◆ ASSIGNMENT ◆
Starting with the first line and ending with the line that holds "Page size: 1500x844.", repeat the material exactly.
=== STORED DATA ===
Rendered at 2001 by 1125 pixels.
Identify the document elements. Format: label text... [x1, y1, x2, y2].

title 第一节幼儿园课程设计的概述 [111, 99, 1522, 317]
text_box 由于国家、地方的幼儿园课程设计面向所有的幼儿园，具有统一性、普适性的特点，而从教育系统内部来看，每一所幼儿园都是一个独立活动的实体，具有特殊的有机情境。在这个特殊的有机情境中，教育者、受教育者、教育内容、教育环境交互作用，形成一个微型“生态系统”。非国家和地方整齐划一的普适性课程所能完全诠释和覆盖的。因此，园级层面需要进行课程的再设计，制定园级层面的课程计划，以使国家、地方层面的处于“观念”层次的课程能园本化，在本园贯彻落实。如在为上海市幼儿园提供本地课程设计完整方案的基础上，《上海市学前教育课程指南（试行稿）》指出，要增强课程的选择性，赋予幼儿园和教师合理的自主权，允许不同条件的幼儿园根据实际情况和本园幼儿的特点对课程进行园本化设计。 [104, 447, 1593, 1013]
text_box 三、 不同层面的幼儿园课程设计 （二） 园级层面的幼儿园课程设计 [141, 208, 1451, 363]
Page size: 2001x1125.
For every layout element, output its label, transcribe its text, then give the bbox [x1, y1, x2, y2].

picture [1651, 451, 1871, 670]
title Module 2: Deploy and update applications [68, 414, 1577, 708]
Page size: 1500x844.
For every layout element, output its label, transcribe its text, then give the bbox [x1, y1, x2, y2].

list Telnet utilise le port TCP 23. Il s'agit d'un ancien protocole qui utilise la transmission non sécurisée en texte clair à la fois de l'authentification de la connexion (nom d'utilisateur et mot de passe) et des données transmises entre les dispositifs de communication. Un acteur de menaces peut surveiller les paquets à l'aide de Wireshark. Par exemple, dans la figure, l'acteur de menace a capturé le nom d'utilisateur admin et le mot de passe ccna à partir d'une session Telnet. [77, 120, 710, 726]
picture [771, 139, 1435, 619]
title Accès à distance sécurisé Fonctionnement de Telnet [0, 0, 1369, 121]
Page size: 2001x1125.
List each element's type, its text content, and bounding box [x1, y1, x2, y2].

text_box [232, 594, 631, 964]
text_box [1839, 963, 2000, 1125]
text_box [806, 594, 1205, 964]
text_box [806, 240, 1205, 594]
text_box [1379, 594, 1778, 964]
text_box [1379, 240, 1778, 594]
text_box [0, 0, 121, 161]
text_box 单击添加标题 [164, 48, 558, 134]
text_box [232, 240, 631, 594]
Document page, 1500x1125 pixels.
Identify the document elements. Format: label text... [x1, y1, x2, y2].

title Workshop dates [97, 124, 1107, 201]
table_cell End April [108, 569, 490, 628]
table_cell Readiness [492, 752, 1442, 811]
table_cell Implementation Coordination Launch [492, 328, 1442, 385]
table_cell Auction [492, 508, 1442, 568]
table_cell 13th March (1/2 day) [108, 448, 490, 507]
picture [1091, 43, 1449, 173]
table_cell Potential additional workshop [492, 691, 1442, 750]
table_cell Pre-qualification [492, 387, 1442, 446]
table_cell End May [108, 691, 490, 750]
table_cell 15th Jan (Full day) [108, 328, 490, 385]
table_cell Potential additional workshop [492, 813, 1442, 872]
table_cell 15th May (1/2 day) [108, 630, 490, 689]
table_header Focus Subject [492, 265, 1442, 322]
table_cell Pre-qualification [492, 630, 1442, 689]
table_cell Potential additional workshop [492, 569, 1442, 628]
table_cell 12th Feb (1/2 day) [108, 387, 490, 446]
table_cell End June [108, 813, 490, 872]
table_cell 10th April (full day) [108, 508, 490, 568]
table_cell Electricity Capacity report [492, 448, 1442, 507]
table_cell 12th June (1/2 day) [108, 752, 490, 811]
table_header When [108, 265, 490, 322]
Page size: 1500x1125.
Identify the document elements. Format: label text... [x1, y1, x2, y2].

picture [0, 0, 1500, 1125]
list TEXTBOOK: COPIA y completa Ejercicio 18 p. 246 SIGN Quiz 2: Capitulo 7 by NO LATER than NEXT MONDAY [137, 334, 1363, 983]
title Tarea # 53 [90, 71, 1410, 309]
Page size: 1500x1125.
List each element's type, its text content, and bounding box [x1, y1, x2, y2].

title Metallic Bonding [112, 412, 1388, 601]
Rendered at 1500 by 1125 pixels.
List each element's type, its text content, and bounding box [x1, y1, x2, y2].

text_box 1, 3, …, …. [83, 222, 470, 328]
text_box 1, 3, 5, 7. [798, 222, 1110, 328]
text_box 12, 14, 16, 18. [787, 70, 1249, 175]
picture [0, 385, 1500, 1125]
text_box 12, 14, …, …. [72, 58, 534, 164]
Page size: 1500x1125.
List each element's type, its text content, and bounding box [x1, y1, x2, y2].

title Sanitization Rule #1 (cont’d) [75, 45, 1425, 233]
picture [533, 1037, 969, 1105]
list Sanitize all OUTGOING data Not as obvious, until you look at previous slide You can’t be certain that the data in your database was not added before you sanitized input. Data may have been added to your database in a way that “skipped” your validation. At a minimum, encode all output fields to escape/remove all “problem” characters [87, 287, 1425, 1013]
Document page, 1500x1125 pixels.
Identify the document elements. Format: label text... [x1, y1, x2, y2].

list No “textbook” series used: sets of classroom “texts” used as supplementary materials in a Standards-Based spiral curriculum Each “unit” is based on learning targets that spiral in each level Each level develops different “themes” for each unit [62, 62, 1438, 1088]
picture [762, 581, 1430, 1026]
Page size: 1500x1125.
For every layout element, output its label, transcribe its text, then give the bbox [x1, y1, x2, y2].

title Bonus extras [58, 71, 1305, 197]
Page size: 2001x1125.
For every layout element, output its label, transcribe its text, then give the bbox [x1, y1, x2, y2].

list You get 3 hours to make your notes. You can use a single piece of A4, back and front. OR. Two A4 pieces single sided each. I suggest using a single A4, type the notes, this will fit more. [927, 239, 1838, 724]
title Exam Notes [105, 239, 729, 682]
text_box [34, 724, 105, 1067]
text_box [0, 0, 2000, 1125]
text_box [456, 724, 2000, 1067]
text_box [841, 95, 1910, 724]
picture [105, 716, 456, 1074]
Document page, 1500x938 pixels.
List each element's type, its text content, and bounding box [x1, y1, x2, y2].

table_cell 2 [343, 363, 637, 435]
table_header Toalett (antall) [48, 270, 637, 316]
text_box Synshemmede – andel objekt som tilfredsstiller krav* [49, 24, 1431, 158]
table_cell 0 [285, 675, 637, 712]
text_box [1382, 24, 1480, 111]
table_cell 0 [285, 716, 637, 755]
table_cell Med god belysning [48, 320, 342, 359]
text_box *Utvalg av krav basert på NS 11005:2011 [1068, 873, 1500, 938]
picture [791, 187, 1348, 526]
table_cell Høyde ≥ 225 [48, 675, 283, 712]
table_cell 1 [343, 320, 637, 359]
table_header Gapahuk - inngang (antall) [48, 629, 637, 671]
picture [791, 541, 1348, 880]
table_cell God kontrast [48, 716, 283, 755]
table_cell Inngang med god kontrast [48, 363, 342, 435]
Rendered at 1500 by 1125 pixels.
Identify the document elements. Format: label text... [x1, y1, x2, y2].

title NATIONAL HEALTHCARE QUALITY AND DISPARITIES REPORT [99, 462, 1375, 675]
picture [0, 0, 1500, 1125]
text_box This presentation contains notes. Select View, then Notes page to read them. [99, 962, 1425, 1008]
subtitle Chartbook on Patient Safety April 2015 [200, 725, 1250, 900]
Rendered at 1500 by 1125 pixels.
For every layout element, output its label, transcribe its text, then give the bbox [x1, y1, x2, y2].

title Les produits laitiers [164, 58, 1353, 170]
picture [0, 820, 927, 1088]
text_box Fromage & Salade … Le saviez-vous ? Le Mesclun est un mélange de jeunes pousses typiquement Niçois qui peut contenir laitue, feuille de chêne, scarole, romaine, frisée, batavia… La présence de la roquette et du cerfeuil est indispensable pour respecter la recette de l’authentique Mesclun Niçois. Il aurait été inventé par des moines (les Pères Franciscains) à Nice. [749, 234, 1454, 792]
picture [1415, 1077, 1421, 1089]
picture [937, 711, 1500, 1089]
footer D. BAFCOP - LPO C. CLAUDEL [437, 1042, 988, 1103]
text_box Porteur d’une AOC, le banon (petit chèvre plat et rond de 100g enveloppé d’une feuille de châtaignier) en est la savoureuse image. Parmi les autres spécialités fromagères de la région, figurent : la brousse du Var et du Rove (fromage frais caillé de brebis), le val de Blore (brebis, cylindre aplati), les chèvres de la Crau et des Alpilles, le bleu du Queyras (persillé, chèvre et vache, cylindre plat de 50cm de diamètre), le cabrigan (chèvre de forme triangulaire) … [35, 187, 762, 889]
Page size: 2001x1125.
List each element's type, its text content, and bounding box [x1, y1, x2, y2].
===
◆ YOUR SOLUTION ◆
Rendered at 2001 by 1125 pixels.
Identify the document elements. Format: label text... [x1, y1, x2, y2].

title 第一节幼儿园课程设计的概述 [111, 99, 1522, 317]
text_box 由于国家、地方的幼儿园课程设计面向所有的幼儿园，具有统一性、普适性的特点，而从教育系统内部来看，每一所幼儿园都是一个独立活动的实体，具有特殊的有机情境。在这个特殊的有机情境中，教育者、受教育者、教育内容、教育环境交互作用，形成一个微型“生态系统”。非国家和地方整齐划一的普适性课程所能完全诠释和覆盖的。因此，园级层面需要进行课程的再设计，制定园级层面的课程计划，以使国家、地方层面的处于“观念”层次的课程能园本化，在本园贯彻落实。如在为上海市幼儿园提供本地课程设计完整方案的基础上，《上海市学前教育课程指南（试行稿）》指出，要增强课程的选择性，赋予幼儿园和教师合理的自主权，允许不同条件的幼儿园根据实际情况和本园幼儿的特点对课程进行园本化设计。 [104, 447, 1593, 1013]
text_box 三、 不同层面的幼儿园课程设计 （二） 园级层面的幼儿园课程设计 [141, 208, 1451, 363]
Page size: 2001x1125.
For every layout element, output its label, transcribe its text, then give the bbox [x1, y1, x2, y2].

picture [1651, 451, 1871, 670]
title Module 2: Deploy and update applications [68, 414, 1577, 708]
Page size: 1500x844.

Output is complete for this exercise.